Planning for the Neighborhood Stabilization Program
These instructions are a sample process, which outline one possible way for meeting the United States
Department of Housing and Urban Development (HUD) requirements regarding planning for the targeting
of resources through the Neighborhood Stabilization Program (NSP). The State of Ohio Department of
Development Office of Housing and Community Partnerships (OHCP) is not requiring that a specific
format be followed in planning for the targeting of resources to those of greatest need, but is offering this
sample planning packet for your convenience. Because HUD requires that NSP funds be targeted to
neighborhoods and households of greatest need, it will be up to each local grantee to determine how
these resources will be allocated. OHCP reserves the right to review each community’s allocation
methodology as a part of the application review process.
1. (This first requirement is only for awardees with more than one participating community.) Agree on a
lead community to be responsible for the administration of the grant, including, but not limited to,
responsibility for ensuring the timely and eligible expenditure of funds, requesting the drawdown of
funds, ensuring the timely and quality completion of projects, and ensuring that all grant requirements
are met. Once this decision has been made, all communities must provide CEO signed letters that
agree on the designated lead community, as outlined in the attached letter.
2. Determine what organization/agency will be responsible for the primary administration of the grant.
This could be a non-profit, a for-profit, or employees of a local government. This agency should have
adequate capacity to undertake the assigned tasks as outlined in the enclosed administrative
capacity packet. In addition to this lead agency, other organizations may be needed to successfully
administer this grant. The addition of other agencies may be undertaken following the selection of
activities, when it is more easily determined what specific roles are needed to successfully administer
3. Have a person familiar with using data spend time researching and analyzing various sources of
data, and preparing for a presentation of this data to the NSP Planning committee. The attached data
resource list and maps may be a useful starting point.
4. Schedule an NSP Planning Committee meeting. Send out invitations to potential NSP planning
committee members. It is helpful to have on the committee people with knowledge of local housing
needs and community development work and experience in doing the kinds of activities that will need
to be done as a part of the NSP program, such as the acquisition of abandoned property, the
managing of construction projects, and addressing legal issues such as tax foreclosure. A sample
sign-in sheet is provided in the packet, which may assist with the selection of committee members.
5. In order to get broader input from persons involved in working with housing and community
development issues within the local community, and from those unable to attend the meeting, OHCP
has also included a questionnaire, which may be sent to agency representatives, completed, and
returned to the grant administrator prior to the meeting. These can then be tabulated and presented
to the committee as a part of the meeting.
6. Hold one or more NSP Planning Committee meetings, discussing the items listed on the attached
agenda. Minutes can be taken using the attached forms. When selecting activities and targeted
areas, be sure to target to those with greatest need, as required by HUD.

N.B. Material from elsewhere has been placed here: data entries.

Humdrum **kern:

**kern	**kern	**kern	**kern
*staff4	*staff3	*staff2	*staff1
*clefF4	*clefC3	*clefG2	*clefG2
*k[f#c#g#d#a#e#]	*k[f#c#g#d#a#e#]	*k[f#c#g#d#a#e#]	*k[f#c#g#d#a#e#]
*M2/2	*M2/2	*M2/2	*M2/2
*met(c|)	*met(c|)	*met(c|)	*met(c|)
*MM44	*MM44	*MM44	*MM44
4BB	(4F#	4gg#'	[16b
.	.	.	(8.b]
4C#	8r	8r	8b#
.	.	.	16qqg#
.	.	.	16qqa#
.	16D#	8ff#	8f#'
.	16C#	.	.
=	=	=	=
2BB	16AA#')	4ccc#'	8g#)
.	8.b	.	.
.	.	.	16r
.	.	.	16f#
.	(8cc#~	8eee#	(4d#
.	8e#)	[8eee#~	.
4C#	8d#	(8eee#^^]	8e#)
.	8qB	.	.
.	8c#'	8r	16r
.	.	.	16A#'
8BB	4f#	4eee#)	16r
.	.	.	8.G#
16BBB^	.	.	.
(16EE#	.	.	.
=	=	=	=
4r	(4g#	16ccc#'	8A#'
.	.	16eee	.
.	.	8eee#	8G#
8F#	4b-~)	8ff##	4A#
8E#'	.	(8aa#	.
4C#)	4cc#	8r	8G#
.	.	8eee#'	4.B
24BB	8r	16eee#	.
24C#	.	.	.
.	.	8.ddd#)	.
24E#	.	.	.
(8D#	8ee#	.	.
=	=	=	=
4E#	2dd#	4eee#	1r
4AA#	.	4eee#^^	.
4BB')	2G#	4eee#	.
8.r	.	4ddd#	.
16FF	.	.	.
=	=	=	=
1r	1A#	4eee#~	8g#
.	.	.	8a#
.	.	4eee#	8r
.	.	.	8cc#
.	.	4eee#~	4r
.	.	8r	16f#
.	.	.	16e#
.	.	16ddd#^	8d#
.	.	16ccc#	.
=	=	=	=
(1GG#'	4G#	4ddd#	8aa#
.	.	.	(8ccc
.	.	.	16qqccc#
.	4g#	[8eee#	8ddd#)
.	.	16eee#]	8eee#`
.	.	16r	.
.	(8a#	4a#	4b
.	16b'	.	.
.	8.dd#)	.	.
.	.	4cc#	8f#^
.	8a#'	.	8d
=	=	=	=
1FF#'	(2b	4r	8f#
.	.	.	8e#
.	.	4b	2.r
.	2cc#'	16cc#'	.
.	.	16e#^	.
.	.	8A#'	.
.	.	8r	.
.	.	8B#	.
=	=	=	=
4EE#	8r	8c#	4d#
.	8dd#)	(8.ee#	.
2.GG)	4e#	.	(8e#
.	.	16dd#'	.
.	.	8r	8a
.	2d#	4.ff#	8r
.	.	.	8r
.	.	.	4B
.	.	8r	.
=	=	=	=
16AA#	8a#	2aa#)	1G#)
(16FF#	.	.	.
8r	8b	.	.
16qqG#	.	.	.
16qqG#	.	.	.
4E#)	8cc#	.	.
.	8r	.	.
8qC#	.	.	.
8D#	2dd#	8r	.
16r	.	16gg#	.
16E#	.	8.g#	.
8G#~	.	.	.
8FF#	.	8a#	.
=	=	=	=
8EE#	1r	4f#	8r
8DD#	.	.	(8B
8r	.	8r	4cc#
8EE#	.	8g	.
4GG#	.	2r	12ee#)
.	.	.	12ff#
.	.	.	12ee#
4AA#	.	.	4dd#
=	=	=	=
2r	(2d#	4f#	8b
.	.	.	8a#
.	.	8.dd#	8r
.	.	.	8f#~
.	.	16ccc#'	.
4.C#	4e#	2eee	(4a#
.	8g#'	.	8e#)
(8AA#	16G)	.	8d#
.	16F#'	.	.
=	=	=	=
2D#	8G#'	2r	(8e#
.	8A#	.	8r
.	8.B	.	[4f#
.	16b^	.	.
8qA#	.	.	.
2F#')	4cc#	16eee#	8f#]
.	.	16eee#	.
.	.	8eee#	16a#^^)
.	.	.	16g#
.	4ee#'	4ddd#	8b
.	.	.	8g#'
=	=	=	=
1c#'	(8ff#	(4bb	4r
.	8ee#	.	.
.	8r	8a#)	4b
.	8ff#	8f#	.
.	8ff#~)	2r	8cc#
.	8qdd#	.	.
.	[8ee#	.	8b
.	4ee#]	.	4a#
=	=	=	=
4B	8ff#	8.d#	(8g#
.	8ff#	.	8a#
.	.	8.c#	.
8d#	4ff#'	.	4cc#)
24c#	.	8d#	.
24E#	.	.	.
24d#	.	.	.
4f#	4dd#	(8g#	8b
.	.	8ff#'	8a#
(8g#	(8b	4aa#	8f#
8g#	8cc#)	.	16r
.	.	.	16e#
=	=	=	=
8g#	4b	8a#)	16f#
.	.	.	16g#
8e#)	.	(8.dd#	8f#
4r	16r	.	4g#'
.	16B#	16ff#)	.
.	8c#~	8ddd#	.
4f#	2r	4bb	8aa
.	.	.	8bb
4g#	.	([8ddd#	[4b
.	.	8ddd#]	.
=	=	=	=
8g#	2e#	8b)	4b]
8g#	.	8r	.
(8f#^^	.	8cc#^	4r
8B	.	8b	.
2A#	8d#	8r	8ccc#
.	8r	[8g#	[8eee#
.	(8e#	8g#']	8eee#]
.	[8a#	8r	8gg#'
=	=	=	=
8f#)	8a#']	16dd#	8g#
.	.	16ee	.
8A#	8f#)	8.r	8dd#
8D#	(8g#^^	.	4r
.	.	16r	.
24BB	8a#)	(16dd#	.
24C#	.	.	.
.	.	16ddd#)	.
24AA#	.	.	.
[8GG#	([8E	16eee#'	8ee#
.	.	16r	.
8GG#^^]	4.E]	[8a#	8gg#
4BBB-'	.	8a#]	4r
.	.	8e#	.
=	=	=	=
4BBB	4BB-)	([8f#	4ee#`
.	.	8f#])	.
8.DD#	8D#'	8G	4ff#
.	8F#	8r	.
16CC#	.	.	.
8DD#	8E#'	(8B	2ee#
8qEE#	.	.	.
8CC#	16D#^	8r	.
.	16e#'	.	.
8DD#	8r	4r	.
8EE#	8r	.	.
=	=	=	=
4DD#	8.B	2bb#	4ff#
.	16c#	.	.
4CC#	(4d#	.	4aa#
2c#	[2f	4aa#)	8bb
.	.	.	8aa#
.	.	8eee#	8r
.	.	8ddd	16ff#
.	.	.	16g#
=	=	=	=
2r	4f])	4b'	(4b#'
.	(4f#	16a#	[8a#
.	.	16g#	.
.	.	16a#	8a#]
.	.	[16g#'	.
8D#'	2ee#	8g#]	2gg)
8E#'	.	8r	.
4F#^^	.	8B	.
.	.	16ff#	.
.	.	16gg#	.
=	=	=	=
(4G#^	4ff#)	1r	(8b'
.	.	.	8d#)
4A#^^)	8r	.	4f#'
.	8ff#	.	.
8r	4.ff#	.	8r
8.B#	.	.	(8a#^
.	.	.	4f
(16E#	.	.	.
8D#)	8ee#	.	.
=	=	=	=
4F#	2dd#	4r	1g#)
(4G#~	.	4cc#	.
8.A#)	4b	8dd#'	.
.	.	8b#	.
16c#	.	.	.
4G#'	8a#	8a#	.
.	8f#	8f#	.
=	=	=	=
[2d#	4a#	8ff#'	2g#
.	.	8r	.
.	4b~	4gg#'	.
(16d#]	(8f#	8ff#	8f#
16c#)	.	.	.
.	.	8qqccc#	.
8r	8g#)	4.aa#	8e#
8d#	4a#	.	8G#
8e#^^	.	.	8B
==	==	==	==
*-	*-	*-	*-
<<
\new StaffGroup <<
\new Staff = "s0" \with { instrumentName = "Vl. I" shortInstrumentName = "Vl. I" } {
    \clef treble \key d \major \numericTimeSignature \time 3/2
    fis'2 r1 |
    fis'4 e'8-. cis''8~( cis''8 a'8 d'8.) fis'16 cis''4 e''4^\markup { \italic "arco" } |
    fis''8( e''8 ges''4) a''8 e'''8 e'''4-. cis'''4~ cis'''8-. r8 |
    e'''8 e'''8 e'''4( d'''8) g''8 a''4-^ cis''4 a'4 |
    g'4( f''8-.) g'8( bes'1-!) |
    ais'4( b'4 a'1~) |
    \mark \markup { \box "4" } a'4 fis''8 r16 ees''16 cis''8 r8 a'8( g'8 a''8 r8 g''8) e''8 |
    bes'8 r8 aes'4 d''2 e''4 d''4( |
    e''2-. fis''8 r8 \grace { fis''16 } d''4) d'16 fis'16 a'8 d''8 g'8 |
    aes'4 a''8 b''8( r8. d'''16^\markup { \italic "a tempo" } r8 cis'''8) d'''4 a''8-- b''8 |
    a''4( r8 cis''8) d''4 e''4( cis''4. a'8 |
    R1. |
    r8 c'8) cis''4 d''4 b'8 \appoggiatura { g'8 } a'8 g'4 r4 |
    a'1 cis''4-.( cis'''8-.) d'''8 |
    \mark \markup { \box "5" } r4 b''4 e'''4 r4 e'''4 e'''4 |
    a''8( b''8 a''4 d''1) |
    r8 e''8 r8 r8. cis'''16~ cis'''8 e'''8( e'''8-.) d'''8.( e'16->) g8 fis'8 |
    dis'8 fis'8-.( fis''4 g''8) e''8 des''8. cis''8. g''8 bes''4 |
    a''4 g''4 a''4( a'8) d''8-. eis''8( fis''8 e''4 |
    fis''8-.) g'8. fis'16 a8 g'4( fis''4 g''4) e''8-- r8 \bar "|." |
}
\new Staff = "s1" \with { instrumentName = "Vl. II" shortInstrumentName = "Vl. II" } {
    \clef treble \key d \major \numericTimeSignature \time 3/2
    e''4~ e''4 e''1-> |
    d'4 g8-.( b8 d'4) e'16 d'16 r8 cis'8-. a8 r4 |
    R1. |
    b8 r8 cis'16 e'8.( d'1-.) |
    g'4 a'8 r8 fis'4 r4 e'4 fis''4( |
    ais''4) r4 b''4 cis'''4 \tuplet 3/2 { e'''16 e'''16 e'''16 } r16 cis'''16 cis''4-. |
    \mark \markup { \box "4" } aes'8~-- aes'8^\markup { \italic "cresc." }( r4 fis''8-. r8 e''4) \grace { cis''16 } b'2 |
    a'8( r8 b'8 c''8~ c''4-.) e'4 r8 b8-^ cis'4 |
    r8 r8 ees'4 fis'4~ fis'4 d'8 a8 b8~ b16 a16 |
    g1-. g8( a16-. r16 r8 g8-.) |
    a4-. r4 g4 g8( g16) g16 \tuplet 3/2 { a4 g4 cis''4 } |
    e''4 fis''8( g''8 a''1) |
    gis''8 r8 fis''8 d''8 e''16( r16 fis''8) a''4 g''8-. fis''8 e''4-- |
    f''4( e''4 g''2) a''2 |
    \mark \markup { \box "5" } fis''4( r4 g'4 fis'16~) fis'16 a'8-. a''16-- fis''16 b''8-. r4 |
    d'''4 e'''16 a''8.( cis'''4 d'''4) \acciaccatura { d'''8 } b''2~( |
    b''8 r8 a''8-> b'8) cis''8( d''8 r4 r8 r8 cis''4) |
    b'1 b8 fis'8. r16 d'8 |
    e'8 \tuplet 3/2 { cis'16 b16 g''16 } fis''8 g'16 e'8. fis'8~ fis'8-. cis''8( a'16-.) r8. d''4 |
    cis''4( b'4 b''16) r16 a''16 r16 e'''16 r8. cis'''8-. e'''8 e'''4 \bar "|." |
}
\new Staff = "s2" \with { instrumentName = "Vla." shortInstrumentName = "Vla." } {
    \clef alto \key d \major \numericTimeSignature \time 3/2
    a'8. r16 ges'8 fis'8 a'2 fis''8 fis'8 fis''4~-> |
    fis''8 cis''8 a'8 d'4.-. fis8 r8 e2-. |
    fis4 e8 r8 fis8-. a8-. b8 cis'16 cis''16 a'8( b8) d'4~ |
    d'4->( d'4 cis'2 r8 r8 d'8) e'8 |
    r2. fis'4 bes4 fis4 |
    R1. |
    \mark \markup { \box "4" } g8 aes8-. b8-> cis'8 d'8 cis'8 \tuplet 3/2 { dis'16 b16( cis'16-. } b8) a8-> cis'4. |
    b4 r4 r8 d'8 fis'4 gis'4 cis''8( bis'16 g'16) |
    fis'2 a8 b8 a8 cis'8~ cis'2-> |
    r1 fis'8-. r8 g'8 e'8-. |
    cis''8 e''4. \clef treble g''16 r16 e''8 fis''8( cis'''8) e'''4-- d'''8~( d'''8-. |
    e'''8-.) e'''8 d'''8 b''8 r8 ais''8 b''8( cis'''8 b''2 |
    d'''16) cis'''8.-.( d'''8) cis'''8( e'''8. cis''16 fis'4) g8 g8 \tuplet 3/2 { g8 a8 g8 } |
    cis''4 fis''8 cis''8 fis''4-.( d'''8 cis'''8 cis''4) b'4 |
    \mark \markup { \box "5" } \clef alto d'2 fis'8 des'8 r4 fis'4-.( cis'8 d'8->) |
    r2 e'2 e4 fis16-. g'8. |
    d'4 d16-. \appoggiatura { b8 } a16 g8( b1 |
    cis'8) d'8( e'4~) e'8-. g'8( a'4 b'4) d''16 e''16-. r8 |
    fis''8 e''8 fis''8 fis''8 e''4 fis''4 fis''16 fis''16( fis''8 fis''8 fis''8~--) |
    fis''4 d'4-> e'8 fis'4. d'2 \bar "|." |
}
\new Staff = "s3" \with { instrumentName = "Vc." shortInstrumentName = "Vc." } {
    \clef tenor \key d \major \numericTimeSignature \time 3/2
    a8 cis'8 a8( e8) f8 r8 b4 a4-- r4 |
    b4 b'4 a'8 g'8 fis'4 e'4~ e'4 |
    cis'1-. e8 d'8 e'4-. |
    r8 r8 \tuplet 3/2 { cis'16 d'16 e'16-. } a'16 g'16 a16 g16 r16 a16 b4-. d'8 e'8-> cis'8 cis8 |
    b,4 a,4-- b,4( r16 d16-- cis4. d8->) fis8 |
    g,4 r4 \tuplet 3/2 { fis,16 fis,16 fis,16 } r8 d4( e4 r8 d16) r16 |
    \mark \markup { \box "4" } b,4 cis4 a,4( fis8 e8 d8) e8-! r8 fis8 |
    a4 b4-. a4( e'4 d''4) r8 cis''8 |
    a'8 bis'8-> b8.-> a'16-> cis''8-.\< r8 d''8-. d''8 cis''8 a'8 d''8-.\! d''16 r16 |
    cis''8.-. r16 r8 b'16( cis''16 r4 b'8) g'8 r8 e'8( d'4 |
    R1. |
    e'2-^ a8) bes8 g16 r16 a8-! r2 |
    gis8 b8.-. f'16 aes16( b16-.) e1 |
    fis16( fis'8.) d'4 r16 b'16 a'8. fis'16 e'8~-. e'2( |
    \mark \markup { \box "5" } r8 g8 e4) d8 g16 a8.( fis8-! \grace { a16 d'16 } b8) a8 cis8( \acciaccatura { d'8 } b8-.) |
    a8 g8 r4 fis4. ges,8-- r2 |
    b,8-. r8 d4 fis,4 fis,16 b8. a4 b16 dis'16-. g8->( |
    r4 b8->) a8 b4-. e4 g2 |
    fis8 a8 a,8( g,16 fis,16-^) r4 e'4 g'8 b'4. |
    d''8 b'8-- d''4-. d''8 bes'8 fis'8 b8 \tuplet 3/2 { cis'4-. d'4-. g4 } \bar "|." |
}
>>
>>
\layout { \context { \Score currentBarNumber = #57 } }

7. Whatever process you use, the last page of the minutes, titled “Final Recommendations” should be
completed, along with any relevant documents to show the planning process that the community
followed, and included in the grant application. It is not up to the lead community to determine where
resources will be allocated. It is recommended that this decision is made with representation from
each unit of local government that is included in the group, and using a planning process based upon
the targeting of resources to areas and persons of greatest need as an element of this decision.